> **Passage**
============================================================

One night in 1984, Jennifer Thompson-Cannino was raped at knifepoint in Burlington, North Carolina. A few days later, the cops got a call from a local restaurant manager who said his busboy, Ronald Cotton, resembled the composite of the suspect. When Cotton heard the police were looking for him, he wasn’t worried: He had been asleep at home on the night of the rape. But he mixed up his alibi, so Thompson-Cannino was brought in to identify him in a lineup. She did, and her eyewitness testimony guaranteed his conviction.
Eleven years later, when dna evidence exonerated Cotton, both he and Thompson-Cannino were forced to confront reality: He faced a difficult transition from prison to freedom, and she faced the truth about that night and her part in undoing an innocent man’s life. But instead of going their separate ways, the two decided to meet and eventually began corresponding. Picking Cotton, their joint memoir, tells the story of how, in spite of their history, the two became friends.
Thompson-Cannino and Cotton’s writing is clichéd, but their powerful story transcends the purple prose. Their intent is not to shock; it is to reveal how, more than 23 years after Thompson-Cannino fingered Cotton in a lineup, she could say, “Thank God I picked you.” An old adage says that the justice system eventually corrects itself, no matter how grave the error. In Picking Cotton, when the system fails, redemption comes from ordinary people.

============================================================

Stored dataset items:
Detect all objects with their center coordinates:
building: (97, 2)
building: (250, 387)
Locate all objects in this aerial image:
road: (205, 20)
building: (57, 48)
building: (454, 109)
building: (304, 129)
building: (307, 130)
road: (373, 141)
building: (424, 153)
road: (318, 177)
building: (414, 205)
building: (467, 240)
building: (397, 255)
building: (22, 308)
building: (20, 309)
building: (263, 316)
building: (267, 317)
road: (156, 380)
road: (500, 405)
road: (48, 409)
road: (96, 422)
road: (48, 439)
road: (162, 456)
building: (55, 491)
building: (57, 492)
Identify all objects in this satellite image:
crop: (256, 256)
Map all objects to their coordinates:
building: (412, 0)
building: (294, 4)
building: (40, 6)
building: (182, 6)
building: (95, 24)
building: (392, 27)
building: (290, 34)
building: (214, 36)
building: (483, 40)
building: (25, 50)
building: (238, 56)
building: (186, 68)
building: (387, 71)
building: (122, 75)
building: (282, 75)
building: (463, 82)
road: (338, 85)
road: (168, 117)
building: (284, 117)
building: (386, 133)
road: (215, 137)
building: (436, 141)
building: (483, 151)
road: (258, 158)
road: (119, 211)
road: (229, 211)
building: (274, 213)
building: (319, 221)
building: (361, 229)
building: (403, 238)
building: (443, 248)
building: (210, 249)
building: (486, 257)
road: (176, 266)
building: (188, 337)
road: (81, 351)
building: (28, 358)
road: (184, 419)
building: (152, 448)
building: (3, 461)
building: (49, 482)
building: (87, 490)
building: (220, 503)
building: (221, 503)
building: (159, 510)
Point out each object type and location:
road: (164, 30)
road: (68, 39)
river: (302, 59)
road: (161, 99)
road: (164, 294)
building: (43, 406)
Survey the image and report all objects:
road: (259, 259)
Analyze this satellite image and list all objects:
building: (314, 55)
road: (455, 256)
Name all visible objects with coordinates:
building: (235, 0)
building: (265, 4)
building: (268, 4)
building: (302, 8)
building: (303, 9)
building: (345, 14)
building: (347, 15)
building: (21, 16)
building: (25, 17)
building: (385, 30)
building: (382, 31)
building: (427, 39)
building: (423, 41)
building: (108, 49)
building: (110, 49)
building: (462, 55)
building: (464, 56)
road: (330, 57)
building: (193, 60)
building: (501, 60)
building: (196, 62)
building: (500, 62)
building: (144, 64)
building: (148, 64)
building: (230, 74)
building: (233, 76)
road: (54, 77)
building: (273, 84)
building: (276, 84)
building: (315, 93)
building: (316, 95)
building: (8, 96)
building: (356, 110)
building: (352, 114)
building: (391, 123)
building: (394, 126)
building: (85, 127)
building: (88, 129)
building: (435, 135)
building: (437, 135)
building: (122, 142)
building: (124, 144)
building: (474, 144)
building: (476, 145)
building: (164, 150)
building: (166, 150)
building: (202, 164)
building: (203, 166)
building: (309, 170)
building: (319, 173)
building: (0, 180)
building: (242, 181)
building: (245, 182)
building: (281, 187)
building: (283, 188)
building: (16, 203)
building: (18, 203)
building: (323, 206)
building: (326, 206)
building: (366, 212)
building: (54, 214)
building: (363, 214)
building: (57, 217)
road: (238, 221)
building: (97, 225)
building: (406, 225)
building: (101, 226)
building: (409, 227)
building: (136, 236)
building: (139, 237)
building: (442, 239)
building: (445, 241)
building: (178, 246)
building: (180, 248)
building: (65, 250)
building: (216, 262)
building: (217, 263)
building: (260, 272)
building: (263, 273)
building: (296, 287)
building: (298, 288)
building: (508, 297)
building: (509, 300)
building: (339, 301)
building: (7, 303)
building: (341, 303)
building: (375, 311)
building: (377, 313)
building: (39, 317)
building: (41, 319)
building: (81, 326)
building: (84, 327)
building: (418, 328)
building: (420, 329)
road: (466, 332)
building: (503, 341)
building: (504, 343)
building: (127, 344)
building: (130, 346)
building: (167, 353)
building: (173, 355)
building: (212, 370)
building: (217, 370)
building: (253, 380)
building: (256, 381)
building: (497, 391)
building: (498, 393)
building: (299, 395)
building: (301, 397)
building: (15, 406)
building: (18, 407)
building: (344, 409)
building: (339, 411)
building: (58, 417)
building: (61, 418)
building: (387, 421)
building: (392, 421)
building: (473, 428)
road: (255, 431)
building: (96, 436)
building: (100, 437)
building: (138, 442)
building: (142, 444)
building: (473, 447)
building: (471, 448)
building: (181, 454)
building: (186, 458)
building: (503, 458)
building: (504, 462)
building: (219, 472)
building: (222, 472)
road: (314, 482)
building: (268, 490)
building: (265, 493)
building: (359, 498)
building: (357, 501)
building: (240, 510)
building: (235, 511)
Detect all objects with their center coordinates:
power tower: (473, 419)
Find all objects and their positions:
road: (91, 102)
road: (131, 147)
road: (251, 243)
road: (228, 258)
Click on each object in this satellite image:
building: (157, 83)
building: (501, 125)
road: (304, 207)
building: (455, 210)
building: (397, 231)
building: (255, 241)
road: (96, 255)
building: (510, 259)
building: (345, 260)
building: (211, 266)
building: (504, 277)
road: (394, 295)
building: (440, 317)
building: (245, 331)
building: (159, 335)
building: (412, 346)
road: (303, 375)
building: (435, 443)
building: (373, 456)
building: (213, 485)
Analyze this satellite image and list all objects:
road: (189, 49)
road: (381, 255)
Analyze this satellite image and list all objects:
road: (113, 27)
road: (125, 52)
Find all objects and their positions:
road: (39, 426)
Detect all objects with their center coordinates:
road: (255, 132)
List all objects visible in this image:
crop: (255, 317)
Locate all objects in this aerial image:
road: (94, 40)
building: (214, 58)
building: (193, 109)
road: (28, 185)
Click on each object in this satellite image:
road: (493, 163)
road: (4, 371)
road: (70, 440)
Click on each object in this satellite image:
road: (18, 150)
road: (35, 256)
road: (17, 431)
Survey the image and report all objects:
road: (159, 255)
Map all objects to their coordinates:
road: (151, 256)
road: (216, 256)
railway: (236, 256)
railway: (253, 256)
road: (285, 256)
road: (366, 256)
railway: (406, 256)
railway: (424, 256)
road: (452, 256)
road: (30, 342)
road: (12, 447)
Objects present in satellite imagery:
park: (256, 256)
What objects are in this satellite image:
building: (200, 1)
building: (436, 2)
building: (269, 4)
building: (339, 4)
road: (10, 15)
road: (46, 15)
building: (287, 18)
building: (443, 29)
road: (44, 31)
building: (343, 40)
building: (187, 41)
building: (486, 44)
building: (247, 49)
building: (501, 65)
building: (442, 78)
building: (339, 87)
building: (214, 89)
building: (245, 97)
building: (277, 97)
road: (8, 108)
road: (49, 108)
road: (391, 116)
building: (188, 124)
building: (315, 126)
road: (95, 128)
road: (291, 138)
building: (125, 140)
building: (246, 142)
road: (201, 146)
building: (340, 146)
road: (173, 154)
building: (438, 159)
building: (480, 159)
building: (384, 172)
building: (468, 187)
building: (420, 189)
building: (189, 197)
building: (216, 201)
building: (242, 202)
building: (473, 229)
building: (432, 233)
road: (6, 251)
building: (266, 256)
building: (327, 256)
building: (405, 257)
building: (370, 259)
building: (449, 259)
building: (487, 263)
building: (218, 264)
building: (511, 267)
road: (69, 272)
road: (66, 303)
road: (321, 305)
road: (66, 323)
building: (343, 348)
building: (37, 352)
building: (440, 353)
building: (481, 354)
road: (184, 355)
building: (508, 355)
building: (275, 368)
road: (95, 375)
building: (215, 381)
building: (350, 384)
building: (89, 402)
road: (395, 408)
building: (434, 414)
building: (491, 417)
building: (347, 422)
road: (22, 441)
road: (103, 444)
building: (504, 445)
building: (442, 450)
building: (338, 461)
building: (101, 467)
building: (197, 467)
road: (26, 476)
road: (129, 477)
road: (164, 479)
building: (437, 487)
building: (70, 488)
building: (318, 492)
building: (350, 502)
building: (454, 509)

============================================================

> **Your task**
According to the book review, what evidence exonerated Ronald Cotton eleven years after his conviction?

> **Finished task**
DNA evidence exonerated him.